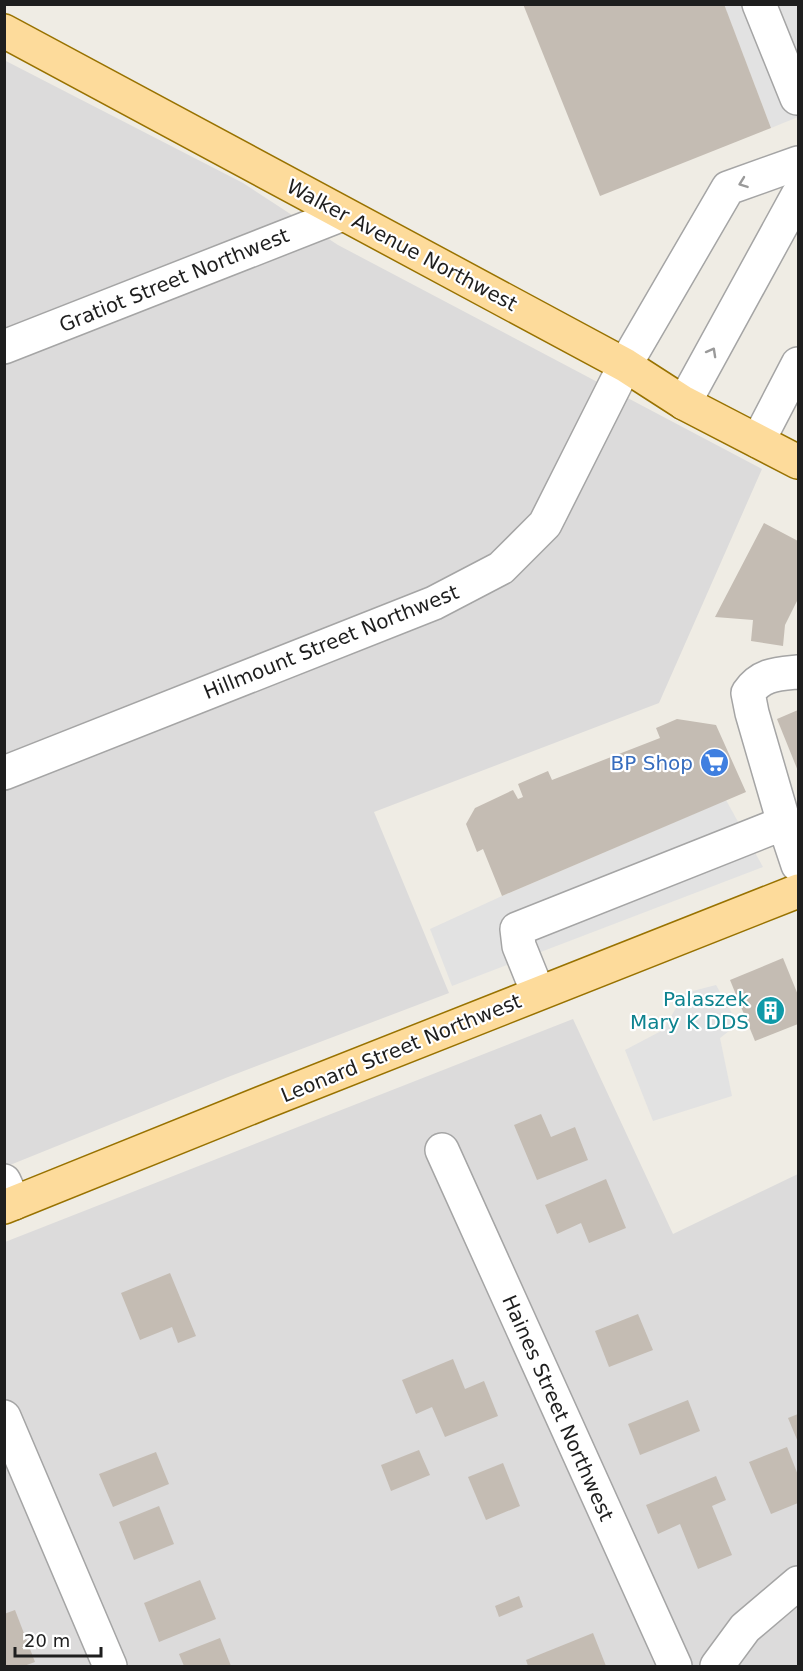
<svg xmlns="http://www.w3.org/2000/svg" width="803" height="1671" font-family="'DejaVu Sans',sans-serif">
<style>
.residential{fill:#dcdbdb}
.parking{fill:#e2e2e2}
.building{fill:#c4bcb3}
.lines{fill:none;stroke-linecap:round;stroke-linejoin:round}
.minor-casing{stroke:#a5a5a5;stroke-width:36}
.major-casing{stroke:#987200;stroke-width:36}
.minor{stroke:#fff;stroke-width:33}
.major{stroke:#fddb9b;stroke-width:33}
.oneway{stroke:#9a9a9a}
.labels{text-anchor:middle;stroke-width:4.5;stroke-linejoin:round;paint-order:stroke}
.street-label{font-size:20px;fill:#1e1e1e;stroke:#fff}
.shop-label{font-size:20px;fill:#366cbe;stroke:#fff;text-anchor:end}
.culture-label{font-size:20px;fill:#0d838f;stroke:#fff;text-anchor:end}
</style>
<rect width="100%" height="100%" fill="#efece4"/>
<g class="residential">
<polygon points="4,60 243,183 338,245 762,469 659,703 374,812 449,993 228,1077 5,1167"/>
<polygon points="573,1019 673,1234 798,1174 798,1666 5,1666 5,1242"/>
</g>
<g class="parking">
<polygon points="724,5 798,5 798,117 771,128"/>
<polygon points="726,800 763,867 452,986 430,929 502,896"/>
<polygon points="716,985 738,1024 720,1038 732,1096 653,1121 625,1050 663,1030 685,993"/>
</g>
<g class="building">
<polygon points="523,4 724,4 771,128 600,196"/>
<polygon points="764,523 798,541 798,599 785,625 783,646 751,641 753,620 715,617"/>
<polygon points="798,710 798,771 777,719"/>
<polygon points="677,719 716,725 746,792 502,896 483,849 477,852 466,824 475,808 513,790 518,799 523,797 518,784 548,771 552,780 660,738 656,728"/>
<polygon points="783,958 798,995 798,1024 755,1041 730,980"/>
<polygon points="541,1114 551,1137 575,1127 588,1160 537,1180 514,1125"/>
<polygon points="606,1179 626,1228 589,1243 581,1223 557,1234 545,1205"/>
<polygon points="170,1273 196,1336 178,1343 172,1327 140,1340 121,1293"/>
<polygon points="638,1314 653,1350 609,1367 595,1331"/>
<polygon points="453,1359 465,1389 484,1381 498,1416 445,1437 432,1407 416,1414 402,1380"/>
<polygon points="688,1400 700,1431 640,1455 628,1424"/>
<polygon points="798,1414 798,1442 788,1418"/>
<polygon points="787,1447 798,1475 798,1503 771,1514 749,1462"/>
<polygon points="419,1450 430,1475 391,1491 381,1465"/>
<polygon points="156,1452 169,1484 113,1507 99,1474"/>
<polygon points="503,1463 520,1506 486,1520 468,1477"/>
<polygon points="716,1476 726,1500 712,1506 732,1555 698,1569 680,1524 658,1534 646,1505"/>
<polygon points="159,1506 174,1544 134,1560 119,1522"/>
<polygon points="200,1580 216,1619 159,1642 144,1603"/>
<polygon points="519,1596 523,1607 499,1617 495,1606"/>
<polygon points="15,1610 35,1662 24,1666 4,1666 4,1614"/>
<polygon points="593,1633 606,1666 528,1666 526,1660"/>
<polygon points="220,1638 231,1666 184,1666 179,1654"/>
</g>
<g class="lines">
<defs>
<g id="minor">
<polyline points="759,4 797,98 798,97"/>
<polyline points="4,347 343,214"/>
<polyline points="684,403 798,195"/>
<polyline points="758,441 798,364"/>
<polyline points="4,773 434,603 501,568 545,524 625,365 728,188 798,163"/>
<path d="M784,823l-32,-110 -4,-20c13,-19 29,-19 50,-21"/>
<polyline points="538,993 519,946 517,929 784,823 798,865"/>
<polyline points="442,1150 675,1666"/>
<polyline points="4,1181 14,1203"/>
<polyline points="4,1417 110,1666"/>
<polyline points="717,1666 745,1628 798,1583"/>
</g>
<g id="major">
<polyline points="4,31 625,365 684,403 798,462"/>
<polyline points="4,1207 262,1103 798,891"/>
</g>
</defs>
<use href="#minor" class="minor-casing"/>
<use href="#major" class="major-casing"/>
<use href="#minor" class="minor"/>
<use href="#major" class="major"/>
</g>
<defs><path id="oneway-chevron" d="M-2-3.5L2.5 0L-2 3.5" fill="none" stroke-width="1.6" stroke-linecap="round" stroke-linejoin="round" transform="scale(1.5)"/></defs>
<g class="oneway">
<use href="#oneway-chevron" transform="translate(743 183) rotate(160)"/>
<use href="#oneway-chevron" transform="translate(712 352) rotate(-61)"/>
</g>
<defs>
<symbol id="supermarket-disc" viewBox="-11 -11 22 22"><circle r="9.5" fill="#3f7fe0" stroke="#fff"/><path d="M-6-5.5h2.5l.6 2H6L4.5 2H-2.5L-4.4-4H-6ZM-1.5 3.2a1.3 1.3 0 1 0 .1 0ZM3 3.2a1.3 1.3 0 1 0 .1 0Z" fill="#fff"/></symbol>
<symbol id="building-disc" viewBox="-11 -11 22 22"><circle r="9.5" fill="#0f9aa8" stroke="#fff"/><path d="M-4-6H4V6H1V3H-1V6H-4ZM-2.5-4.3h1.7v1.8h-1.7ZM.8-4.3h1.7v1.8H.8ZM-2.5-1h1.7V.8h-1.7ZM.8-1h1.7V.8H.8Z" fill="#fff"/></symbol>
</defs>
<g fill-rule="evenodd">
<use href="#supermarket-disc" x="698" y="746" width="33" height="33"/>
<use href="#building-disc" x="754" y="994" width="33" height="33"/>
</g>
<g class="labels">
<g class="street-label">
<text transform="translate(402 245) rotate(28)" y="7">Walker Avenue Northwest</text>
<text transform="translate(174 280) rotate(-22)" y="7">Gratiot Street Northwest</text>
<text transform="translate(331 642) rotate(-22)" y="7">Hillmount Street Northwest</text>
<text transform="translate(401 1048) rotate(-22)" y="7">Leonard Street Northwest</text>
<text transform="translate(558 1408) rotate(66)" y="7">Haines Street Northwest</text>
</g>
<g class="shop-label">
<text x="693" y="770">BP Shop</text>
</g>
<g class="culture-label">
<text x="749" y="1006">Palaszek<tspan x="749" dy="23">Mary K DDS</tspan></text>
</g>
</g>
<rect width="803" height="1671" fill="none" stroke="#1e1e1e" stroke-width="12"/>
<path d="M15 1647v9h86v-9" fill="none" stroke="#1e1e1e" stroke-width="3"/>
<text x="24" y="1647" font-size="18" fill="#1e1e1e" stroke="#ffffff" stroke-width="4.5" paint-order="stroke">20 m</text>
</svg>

--

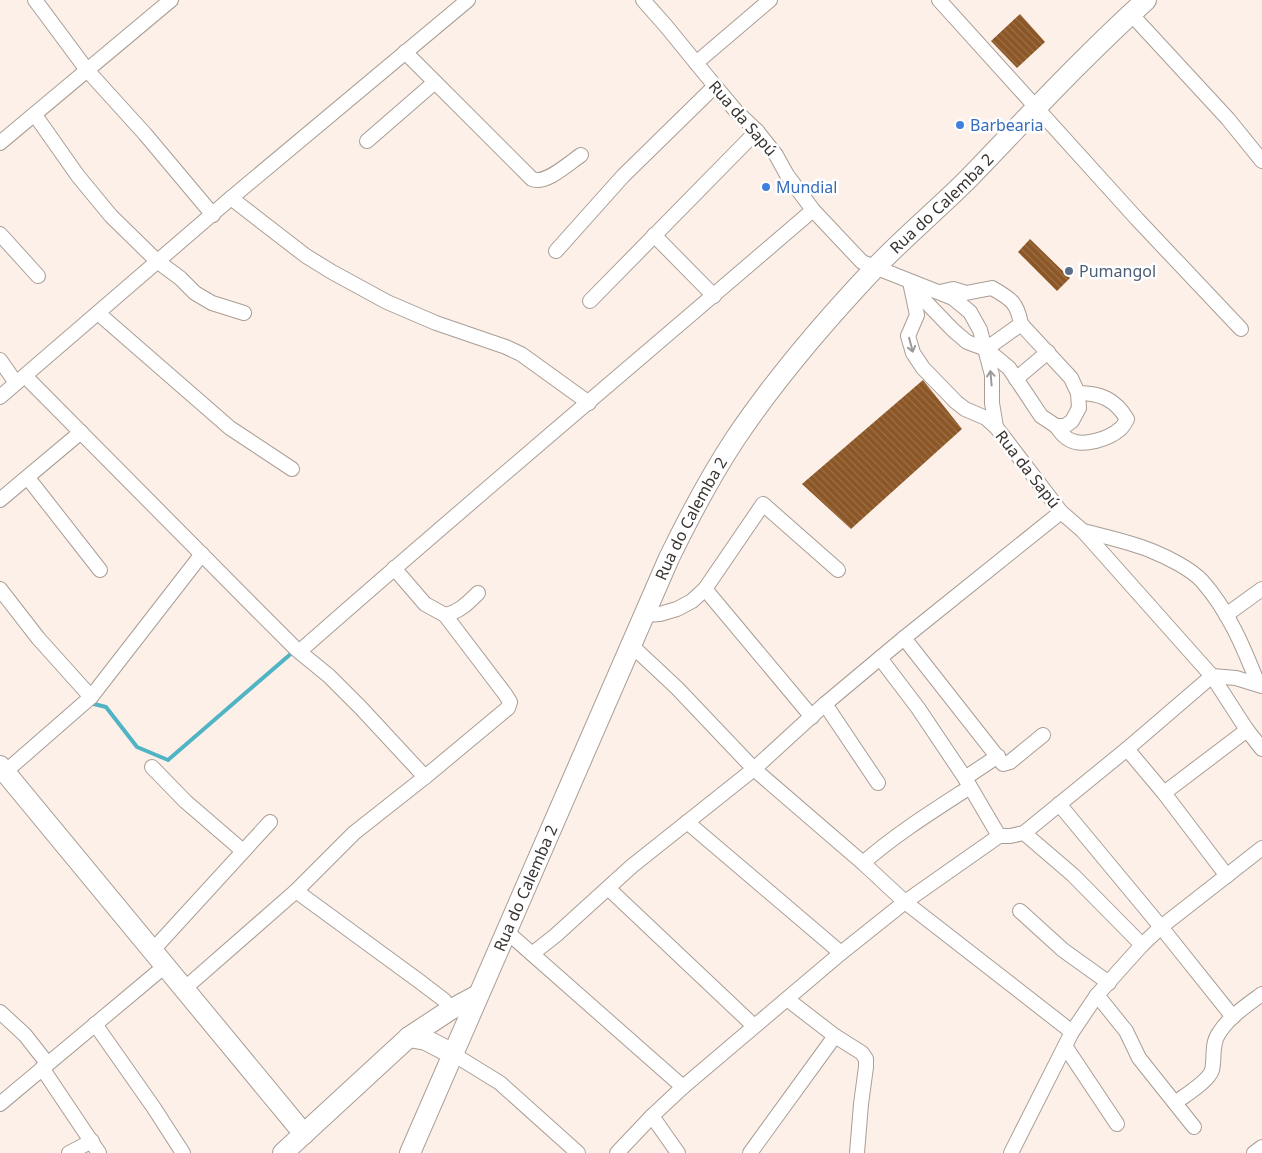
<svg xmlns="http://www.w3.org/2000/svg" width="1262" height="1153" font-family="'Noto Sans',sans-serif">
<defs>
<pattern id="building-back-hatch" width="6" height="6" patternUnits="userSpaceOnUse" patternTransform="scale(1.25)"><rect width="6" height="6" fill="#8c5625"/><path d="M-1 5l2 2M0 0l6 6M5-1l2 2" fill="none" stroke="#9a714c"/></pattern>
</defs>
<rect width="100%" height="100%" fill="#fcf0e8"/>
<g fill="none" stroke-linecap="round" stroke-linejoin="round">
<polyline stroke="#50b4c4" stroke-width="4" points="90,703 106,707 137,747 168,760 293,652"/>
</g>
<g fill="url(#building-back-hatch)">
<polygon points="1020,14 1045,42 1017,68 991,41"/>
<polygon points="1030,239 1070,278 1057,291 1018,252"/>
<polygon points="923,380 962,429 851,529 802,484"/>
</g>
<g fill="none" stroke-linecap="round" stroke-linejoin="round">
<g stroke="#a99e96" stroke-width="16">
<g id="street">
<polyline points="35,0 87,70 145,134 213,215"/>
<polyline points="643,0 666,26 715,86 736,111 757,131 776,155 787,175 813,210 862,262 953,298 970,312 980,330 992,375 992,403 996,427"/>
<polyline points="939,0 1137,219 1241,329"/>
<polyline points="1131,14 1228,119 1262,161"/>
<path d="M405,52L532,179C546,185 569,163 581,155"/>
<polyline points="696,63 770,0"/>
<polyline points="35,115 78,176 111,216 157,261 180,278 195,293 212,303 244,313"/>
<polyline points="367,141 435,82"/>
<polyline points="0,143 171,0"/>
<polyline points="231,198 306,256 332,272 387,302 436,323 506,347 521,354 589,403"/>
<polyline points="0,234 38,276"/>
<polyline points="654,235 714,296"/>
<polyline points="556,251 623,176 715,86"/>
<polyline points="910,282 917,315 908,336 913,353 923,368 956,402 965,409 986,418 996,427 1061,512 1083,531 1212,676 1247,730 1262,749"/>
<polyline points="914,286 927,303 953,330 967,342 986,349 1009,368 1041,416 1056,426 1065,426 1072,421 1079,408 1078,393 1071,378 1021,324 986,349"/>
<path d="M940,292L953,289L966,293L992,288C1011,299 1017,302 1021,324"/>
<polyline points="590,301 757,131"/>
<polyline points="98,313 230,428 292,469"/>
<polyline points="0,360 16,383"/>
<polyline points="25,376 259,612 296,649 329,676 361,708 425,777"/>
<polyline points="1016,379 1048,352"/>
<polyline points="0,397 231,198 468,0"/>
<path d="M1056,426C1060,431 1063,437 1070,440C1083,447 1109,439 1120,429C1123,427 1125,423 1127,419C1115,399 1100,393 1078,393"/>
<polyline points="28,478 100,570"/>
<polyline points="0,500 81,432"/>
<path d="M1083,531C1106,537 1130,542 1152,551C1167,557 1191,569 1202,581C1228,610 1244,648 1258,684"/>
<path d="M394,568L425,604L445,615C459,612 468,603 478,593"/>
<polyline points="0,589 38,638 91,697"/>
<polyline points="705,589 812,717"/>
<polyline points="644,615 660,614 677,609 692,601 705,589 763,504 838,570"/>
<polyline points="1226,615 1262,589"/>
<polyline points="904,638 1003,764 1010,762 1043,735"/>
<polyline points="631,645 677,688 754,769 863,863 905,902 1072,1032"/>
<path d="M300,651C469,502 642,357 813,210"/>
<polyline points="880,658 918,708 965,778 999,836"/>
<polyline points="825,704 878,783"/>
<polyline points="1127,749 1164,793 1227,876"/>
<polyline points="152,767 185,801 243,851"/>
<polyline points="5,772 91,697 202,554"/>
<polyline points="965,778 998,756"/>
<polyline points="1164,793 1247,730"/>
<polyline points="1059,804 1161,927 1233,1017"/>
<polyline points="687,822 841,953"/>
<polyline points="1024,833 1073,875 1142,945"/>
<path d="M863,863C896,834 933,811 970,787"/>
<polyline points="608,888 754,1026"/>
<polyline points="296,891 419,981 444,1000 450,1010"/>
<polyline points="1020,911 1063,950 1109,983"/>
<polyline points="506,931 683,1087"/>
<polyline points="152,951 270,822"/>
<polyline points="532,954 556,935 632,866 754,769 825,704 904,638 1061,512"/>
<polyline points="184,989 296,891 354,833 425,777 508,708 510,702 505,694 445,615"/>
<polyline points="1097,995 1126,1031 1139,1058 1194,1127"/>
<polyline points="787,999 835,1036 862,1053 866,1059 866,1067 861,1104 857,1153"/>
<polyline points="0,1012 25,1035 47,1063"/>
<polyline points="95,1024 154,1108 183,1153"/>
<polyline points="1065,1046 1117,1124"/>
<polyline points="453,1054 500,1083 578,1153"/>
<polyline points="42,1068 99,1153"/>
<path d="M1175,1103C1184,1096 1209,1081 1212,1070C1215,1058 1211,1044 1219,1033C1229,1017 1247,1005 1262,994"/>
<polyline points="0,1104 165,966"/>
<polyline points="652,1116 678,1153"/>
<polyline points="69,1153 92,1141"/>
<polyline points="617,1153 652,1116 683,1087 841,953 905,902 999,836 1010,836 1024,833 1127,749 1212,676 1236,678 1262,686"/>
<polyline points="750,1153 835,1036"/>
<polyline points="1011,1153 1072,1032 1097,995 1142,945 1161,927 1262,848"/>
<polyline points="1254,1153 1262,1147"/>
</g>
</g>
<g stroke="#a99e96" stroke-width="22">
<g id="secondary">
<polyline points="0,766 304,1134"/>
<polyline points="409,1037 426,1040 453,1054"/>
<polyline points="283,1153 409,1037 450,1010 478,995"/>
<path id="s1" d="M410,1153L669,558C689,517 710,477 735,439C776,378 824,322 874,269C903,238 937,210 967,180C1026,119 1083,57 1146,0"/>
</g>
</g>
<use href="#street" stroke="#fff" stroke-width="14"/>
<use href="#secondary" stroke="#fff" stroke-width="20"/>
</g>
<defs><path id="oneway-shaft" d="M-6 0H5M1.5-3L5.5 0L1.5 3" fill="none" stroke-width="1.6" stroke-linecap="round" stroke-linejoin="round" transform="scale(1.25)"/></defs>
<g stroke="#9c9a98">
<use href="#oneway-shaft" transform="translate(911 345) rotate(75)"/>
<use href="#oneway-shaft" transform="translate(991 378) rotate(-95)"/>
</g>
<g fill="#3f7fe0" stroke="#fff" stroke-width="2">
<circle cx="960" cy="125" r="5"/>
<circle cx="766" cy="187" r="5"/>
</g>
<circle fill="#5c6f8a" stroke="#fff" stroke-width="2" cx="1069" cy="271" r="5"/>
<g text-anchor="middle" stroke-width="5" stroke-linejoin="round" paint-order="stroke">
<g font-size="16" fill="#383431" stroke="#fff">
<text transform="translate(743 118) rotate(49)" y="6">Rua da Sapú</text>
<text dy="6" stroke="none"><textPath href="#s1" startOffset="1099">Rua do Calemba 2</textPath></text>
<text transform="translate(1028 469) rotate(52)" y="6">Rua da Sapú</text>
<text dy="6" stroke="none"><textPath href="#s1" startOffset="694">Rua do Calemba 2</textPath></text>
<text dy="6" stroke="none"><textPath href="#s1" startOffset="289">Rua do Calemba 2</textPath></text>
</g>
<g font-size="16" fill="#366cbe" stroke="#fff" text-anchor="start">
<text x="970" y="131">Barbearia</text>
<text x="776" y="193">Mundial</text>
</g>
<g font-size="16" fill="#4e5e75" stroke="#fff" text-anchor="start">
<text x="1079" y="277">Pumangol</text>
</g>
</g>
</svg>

EXERCISE DIRECTIONS | Would you copy each line of the records that contains "lines"?

YOUR SOLUTION |
.lines{fill:none;stroke-linecap:round;stroke-linejoin:round}
<g class="lines">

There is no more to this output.